## REQUIREMENTS:
a) In the school memoir, what stood at the entrance of the school compound?
b) Continue the school memoir from its last sentence.

═══ EXCERPT TO READ ═══

Our school was considered one of the best in Kolkata. At the entrance of the school compound was an old banyan tree, but it was too early for us to connect banyan trees with enlightenment. The football ground and the long two storey building with its wide corridor and big classrooms on one side overwhelmed me. So did the auditorium, where we would assemble for prayer at seven in the morning.

On the first day, Samir, with whom I shared a desk, kicked me through the school hours, while I rued the absence of feminine company. I was too preoccupied and timid to respond. Samir got bored, stopped kicking the next day, and became a somewhat condescending friend. He was a brilliant footballer. He used to play with much bigger boys of class five, and even amongst them, he dribbled through any defence and scored goals whenever he wished to. We all expected him to become a famous footballer, but he ended up in a bank instead. What a waste of talent!

The first thing that comes to my mind about my early schooling is the struggle to wake up, particularly in the winter, in absolute darkness. Ma would regularly carry a sleeping me and make me stand in the bathroom. I would wake up and start peeing the moment she splashed a mug of cold water on my feet. As ma and I waited for the school bus under the portico of Basusree cinema, municipality workers would wash the road with foaming jets of water. It would have been swept, and the detritus removed before we came out. By the time we boarded the bus, the city of my childhood would look like a freshly bathed beauty.

═══ LISTING ═══

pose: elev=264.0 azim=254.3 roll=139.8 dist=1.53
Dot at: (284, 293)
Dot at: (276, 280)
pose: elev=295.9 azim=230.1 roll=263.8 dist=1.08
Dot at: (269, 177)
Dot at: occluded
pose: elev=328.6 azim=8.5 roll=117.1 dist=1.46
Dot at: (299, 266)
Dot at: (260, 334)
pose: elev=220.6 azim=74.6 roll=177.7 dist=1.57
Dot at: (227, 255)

═══

## TASK-BY-TASK RESULTS:
a) An old banyan tree.

b)
The school bus was driven by a burly man named Hiralal Babu, a strict disciplinarian. He wouldn’t even allow us to whisper while we were on his bus. That was my first brush with tyranny; since then, I have loathed every kind of authoritarianism. But there was no tyranny once we got off the bus and entered school. In winter, we loved to play hide-and-seek in the early-morning fog that enveloped the big playground in our campus. The watchmen would light a fire with dry leaves and we would warm ourselves during breaks from our sports.

Our headmistress, Aparna-di, was very fair, beautiful, and had a shock of curly black hair. She smiled all the time and was never angry; we loved her, and at the same time, were scared of her. She taught us Bangla in the fifth standard. Once baba took me to her house – she was distantly related to him. It was a small house with a handkerchief garden in front. I think she lived alone. She had a huge Alsatian for company.

At the primary school, we had both male and female teachers, all of whom were, I think, over thirty and mature individuals who understood children. Elderly Usha-di was our first music teacher and the first song that we tried out in chorus was Aguner parashmani. With thirty boys singing about twenty-five different tunes, it must have been trying for our teacher. I do not remember another music class when we all sang together.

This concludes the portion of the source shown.